Image: Yuelin Liu, 'Winspit's Nomadic Nursery', DS5 2023.
Studio 7
In the ‘Foreseeable Future’, Nature Reassembles

Günther Galligioni and Christina Leigh Geros
Recently, Sadiq Kahn, the mayor of London, attended a climate summit in New York where governments have gathered to discuss how best to deal with rising, searing temperatures. Kahn expressed serious concerns about London’s prospects of regularly enduring multiple days of 45C temperatures in the 'foreseeable future', with the ultimate takeaway that change must take place now. Several cities around the world shared similar growing concerns and have appointed Chief Heat Officers (all female) to rethink how cities deal with levels of heat previously unimagined. One measure adopted has been the increase of shade trees in public spaces, but is this all that can be done with the city’s greenspaces?

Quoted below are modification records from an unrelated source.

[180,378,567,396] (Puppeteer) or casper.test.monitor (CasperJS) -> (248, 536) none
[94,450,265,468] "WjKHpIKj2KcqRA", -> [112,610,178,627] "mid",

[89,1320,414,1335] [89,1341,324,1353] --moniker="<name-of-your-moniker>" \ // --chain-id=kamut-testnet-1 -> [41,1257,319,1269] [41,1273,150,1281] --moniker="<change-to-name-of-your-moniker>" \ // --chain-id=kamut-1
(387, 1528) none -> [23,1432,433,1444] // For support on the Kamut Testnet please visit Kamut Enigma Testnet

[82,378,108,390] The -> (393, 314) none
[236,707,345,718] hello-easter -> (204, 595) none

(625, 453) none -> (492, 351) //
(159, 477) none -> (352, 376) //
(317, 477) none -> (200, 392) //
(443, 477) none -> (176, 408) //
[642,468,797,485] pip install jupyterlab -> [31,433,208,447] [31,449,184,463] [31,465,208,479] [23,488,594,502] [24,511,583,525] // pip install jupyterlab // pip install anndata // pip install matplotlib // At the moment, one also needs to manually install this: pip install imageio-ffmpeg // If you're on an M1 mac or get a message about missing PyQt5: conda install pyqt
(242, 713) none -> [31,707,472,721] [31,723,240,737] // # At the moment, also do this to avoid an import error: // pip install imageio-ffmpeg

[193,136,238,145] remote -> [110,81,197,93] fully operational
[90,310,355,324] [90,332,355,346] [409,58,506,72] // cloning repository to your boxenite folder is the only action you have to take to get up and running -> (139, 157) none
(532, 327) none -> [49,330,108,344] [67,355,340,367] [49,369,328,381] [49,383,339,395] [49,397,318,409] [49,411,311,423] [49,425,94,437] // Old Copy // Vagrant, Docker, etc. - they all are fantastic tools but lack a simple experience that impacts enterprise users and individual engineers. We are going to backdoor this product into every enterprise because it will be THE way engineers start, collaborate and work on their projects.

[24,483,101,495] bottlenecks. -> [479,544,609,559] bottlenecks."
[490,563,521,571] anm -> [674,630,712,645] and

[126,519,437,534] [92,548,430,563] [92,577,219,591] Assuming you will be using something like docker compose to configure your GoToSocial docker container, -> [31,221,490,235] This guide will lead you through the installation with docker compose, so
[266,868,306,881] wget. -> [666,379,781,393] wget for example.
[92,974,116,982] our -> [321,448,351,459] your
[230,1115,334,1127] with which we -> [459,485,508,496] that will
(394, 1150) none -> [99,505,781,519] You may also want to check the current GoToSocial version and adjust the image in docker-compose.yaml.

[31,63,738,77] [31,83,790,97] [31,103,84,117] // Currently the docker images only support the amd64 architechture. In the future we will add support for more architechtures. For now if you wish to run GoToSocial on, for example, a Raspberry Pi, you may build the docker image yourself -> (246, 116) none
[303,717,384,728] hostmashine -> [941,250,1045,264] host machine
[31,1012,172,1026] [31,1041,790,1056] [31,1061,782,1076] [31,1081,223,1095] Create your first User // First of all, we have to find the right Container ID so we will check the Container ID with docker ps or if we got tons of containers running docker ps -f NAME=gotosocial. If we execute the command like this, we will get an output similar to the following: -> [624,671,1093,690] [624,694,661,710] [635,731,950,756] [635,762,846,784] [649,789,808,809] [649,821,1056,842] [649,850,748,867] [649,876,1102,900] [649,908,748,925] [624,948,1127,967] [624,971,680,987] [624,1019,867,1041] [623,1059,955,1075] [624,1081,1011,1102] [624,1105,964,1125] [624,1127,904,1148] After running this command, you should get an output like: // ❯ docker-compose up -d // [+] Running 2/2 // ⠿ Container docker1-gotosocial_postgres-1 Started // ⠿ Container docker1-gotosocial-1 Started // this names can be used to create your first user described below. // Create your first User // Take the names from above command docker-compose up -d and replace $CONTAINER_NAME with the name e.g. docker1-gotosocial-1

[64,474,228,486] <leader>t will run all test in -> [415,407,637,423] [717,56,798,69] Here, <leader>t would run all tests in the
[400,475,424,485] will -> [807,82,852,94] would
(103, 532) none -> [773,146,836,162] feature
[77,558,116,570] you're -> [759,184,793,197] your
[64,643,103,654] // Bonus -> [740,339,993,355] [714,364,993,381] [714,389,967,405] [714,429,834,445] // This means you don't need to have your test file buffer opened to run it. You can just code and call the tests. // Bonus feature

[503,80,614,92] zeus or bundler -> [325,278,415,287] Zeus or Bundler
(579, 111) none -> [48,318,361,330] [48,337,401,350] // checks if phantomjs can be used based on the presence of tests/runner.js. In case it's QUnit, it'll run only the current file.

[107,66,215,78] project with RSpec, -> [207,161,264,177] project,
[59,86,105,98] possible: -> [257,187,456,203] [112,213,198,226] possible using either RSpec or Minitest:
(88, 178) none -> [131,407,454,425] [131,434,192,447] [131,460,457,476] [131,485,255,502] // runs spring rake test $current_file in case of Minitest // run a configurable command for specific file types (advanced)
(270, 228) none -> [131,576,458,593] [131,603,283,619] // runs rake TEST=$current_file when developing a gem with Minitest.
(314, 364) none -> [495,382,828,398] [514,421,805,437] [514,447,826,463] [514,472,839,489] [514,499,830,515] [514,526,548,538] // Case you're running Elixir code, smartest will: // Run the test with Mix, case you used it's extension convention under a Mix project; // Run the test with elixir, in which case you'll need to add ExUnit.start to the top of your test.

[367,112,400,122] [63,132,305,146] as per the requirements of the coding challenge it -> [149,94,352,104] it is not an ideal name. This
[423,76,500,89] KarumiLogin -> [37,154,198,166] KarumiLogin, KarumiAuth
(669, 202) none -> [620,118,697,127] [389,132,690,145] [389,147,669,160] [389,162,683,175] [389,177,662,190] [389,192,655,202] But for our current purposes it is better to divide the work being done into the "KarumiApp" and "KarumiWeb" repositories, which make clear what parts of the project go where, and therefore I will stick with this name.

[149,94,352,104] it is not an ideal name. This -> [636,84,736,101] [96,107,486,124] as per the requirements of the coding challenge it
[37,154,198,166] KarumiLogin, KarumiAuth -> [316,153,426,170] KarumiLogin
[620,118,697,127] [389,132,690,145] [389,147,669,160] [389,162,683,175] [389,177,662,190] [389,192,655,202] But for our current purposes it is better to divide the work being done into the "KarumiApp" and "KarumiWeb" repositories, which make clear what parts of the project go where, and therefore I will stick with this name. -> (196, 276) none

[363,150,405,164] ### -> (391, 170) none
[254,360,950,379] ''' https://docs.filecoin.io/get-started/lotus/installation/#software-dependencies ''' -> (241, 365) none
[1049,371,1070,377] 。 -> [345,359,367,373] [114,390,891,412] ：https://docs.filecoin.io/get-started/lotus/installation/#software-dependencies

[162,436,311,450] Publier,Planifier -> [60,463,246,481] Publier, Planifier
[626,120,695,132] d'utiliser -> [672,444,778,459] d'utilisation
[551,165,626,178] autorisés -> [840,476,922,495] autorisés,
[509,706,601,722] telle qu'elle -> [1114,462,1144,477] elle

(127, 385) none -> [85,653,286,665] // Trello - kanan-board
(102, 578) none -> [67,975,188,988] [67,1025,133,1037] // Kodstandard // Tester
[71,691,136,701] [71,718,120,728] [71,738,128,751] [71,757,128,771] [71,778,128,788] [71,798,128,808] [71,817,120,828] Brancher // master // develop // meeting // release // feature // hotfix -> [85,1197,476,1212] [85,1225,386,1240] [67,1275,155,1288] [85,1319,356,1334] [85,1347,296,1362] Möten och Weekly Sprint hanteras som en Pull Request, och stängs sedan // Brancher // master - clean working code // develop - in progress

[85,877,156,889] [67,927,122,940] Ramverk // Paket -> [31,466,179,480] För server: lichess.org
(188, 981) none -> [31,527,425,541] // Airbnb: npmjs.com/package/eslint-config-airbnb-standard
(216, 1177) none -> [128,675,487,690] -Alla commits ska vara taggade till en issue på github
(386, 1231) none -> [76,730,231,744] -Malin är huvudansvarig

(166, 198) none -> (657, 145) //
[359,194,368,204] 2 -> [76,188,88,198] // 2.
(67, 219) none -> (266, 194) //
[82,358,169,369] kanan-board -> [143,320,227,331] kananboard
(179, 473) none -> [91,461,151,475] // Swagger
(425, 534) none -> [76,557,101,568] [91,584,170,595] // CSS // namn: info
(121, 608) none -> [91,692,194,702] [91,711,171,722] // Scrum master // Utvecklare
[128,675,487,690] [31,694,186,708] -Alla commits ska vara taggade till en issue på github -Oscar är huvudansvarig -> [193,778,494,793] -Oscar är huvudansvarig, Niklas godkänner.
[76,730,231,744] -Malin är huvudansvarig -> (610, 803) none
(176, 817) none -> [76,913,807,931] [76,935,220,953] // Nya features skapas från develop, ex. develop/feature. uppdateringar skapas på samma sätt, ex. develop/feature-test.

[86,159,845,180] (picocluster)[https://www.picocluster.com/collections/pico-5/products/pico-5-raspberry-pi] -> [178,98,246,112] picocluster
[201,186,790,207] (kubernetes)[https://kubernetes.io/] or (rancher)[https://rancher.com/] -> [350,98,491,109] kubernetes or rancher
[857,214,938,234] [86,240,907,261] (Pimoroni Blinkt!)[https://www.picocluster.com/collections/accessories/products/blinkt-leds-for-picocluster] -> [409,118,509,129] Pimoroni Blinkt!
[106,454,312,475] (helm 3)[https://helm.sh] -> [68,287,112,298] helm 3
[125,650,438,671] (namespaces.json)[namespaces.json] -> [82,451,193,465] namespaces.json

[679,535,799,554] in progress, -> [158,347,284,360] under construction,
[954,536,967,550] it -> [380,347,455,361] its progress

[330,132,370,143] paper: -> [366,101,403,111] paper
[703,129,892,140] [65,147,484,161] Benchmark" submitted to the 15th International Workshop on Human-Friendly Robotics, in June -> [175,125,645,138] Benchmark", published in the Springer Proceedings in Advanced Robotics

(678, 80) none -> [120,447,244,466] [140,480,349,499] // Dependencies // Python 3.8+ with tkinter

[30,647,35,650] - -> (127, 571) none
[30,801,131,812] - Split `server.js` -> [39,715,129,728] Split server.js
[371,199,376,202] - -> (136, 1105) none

Outside of the urban context, increasing temperatures lead to lengthy periods of hot, dry weather that allow for the accumulation of fire-fuel and the conditions for rapid fire-spread across grasslands and forests. Wildfires are not a new phenomenon - albeit an increasingly catastrophic and endemic condition - to landscapes across southern Europe, but they are an emergent risk in the UK that we are hardly ready for. How can landscape architecture contribute to new ecologies, management and co-management strategies, and aesthetic values that can prepare and reshape the British landscape without erasing its deep traditions and histories?
Image: Yanli Ma, The Vanishing Farm, DS7 2023.
Studio 8
Locally Remote

Tom Budd, Hannah Corlett and Lyn Poon
It is taken for granted that time moves forward in a linear fashion, minutes tick by as populations rise and cities develop and grow at an ever-increasing rate. This fast linear time seems to bring about a disconnect and detachment between people, communities and the natural environment within which they inhabit. Shifting the view to the more isolated, rural and remote communities across the world reveals a different connection between people and place. With increased isolation, a stronger bond emerges between inhabitants and their surrounding environment and landscape. This connection forms a more cyclical relationship with time, rooted in tradition, rituals and seasonality that has enabled communities to withstand and thrive within harsh environmental conditions for decades.
Through this lens, Studio 8 will be investigating what can be learnt from remoteness and isolation. In places with a strong connection to their natural landscapes, what benefits can a sense of slow, circular time provide, and how can a reconnection with this cyclical way of thinking provide new insights for our future?
Image: Ana Patricia Garrido Chávez, Landscape Choreographies, DS8 2023.